I am, however, going to have to go back and check one point that seems amiss in the second paragraph of Paul's post:
Hamer was a lawyer in Grant’s boyhood hometown of Georgetown, Ohio, and a close friend of Jesse Grant, father of Hiram Ulysses Grant. But Hamer was an ardent Jacksonian and Jesse Grant a strident Whig. Indeed, when Hamer ran unsuccessfully for the U.S. Senate, Grant supported his opponent, Thomas Morris. By the time Hiram Ulysses was a teenager, his father and Hamer were no longer on speaking terms.

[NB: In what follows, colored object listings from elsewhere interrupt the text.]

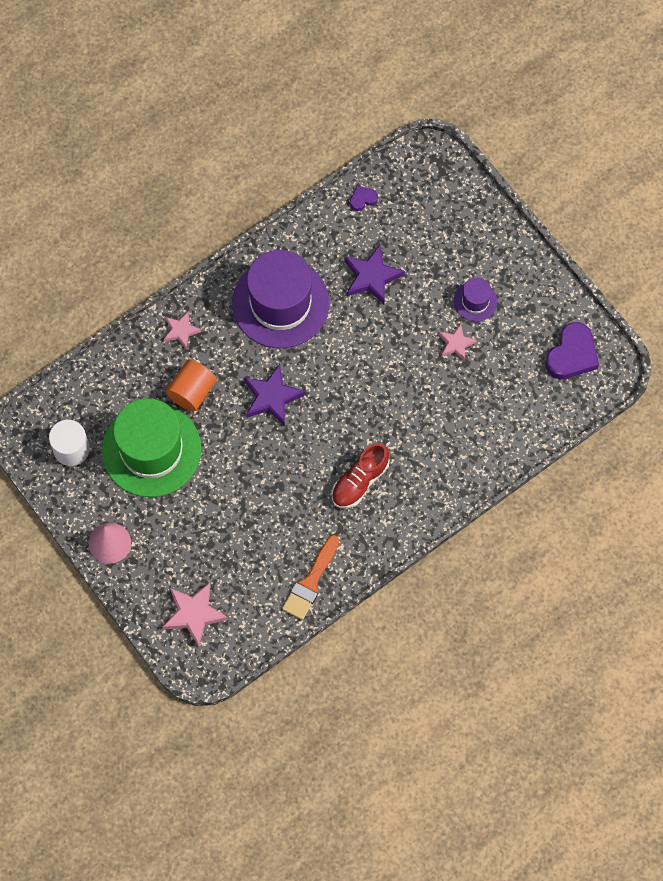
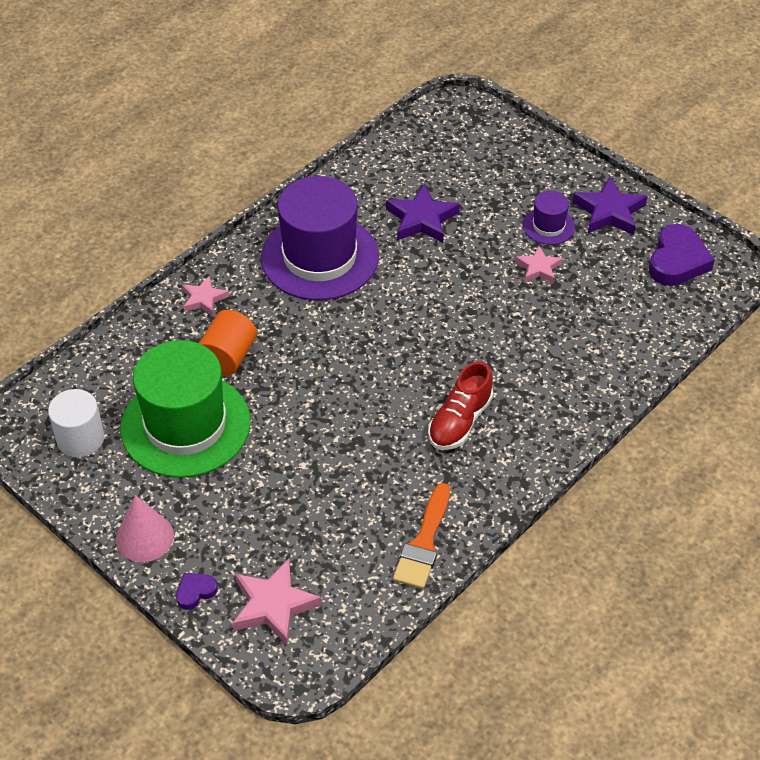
camera: 10 degrees left, 20 degrees down
purple star [244,364,305,426] -> purple star moved to [573,176,648,235]
purple heart [350,185,378,211] -> purple heart moved to [176,573,218,610]

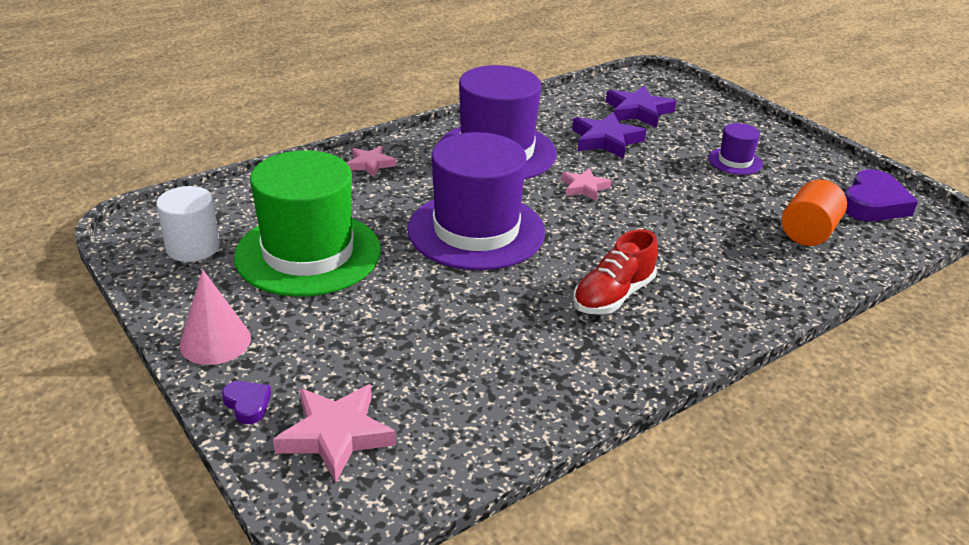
camera: 10 degrees right, 15 degrees down
purple heart [176,573,218,610] -> purple heart turned 75 degrees clockwise [222,381,271,424]
orange cylinder [199,310,257,376] -> orange cylinder moved to [782,179,847,246]
orange brush [393,483,450,589] -> none
pink star [515,246,563,283] -> pink star moved to [561,168,612,201]
purple star [573,176,648,235] -> purple star moved to [606,85,676,128]
none -> purple hat [407,132,545,270]

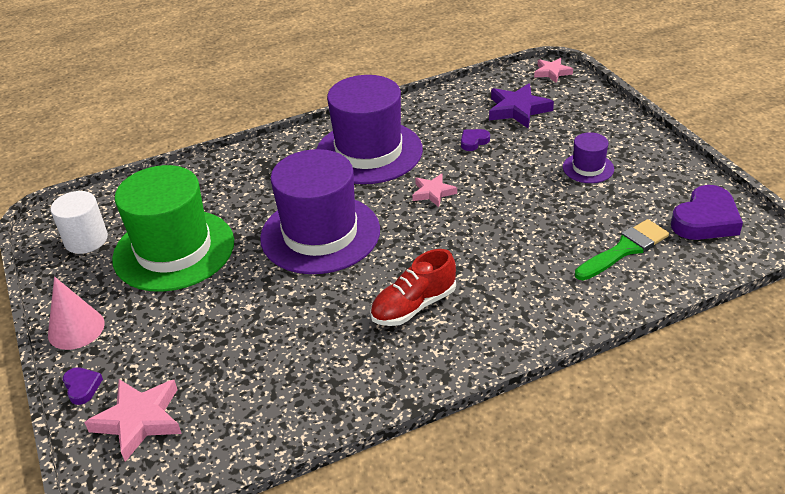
camera: 15 degrees right, 5 degrees up
pink star [347,146,396,177] -> pink star moved to [534,58,573,83]
purple star [572,112,646,159] -> purple heart [461,129,490,151]
orange cylinder [782,179,847,246] -> green brush [575,219,669,280]

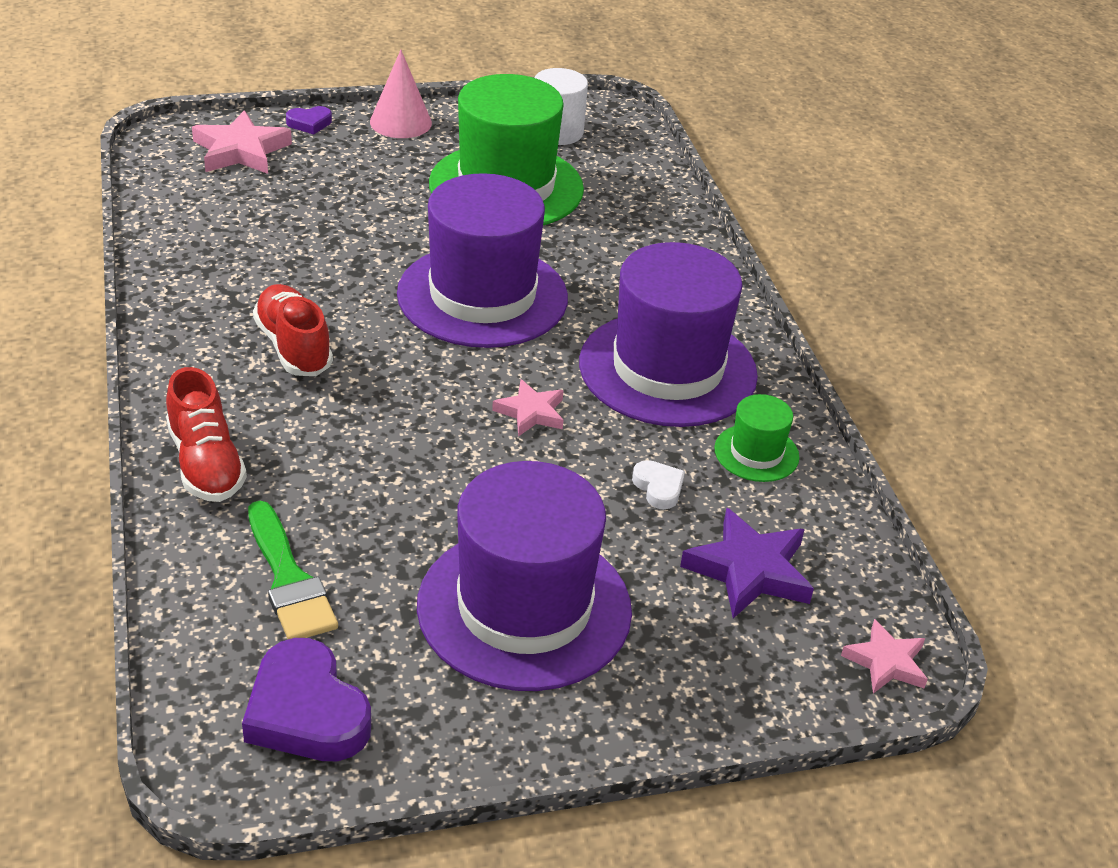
camera: 95 degrees right, 0 degrees up
purple heart [461,129,490,151] -> white heart [632,460,685,509]
purple hat [563,132,614,183] -> purple hat [417,461,632,691], size x2.23
none -> red shoe [166,367,247,502]
none -> green hat [714,394,800,482]

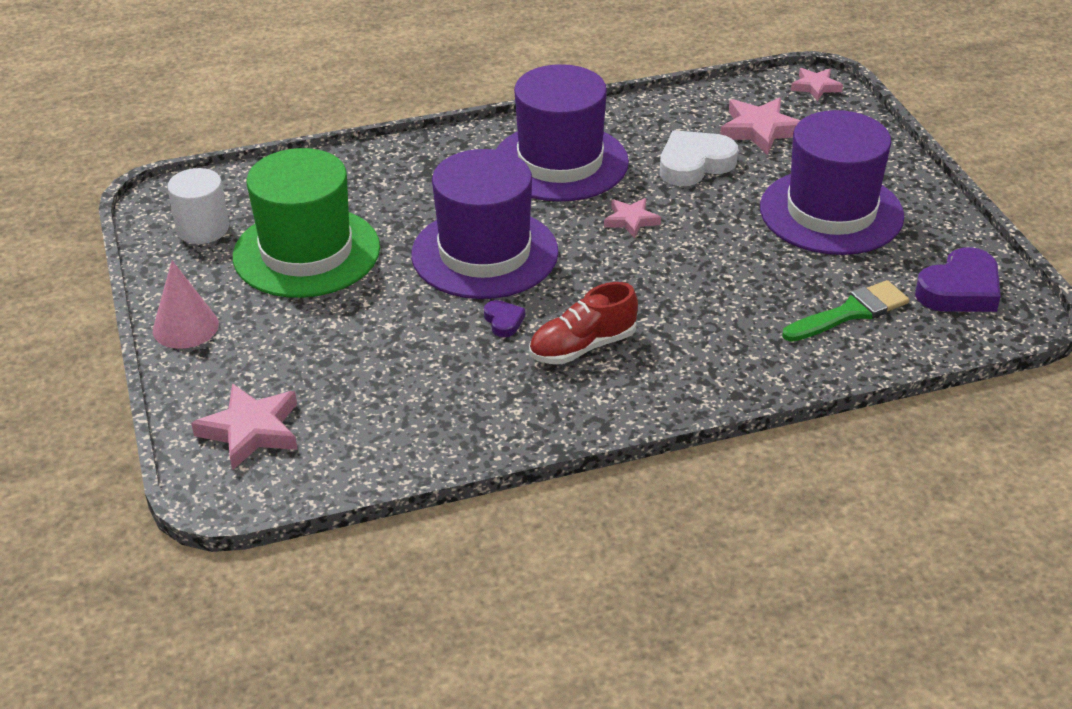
camera: 90 degrees left, 0 degrees up
red shoe [166,367,247,502] -> none
purple heart [286,106,332,134] -> purple heart moved to [484,300,525,337]
white heart [632,460,685,509] -> white heart [660,130,738,186], size x2.01
purple star [680,508,814,618] -> pink star [720,97,801,155]
green hat [714,394,800,482] -> none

Hamer was indeed a Jacksonian Democrat. But Thomas Morris, whom Jesse the "strident Whig" supposedly supported over Hamer, was no Whig. Morris was also an ardent - and indeed radical - Jacksonian. I have written about Morris several times; those posts are collected here.
Morris served a single term in the United States Senate beginning in 1833. Hamer was first elected to the U.S. House of Representatives that same year. I suppose it is possible that both sought the Ohio Senate seat in 1833, but if so both did so as Jacksonian Democrats. I suppose it is possible that Jesse supported Morris's appointment to the Senate that year, but of course Morris's "run" for the office would have focused on persuading the state legislators who appointed Senators at the time.